[Excerpts from a dataset]
----
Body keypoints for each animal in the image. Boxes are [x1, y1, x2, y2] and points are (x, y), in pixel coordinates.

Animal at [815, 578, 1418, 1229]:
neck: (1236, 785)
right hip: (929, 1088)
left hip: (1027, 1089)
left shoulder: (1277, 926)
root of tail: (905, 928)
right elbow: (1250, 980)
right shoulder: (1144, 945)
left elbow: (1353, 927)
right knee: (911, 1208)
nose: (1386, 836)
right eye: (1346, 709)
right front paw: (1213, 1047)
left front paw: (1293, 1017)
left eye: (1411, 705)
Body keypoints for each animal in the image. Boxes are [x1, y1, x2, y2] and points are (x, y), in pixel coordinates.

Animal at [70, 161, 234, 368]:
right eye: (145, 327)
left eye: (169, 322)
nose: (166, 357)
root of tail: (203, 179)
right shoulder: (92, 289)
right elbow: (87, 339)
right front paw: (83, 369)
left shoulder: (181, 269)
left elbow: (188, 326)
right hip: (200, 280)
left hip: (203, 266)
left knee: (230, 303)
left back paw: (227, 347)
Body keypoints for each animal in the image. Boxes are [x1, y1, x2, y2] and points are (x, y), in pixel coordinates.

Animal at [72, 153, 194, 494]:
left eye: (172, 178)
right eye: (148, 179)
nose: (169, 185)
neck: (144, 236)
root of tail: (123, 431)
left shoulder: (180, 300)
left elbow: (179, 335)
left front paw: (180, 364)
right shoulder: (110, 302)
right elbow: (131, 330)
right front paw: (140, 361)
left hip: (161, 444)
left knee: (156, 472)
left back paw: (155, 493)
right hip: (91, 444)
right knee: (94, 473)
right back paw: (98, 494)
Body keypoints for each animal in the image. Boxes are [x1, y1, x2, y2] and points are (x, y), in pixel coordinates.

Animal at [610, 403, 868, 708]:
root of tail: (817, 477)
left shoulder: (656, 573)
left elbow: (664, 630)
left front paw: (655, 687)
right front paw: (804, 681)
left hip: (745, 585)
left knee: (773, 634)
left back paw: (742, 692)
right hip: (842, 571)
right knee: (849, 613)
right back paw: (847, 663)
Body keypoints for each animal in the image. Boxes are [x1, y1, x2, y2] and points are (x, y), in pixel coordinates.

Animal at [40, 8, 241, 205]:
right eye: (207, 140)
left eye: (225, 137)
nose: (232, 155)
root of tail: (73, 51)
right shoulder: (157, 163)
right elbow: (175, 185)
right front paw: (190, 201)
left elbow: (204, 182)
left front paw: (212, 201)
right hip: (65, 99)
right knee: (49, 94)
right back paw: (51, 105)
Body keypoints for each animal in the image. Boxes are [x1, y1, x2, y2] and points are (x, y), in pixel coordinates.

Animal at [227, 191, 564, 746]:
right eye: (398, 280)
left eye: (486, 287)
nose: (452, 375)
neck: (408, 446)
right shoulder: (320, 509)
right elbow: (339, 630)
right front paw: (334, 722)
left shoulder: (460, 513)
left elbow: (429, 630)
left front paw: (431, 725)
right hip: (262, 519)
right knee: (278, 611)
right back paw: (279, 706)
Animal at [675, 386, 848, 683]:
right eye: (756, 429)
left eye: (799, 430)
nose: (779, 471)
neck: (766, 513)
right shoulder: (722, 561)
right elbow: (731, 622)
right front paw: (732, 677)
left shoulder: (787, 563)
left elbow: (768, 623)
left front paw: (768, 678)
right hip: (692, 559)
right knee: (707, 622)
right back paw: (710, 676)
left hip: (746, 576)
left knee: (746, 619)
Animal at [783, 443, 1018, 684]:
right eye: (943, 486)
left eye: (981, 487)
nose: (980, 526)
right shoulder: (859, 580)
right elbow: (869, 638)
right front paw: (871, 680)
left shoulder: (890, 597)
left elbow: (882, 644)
----
Instructions for the task »
Above are the records. Copy the lines beginning at the one that has "nose: (779, 471)" and ending with the one that has "left hip: (746, 576)", unchanged.

Exercise response »
nose: (779, 471)
neck: (766, 513)
right shoulder: (722, 561)
right elbow: (731, 622)
right front paw: (732, 677)
left shoulder: (787, 563)
left elbow: (768, 623)
left front paw: (768, 678)
right hip: (692, 559)
right knee: (707, 622)
right back paw: (710, 676)
left hip: (746, 576)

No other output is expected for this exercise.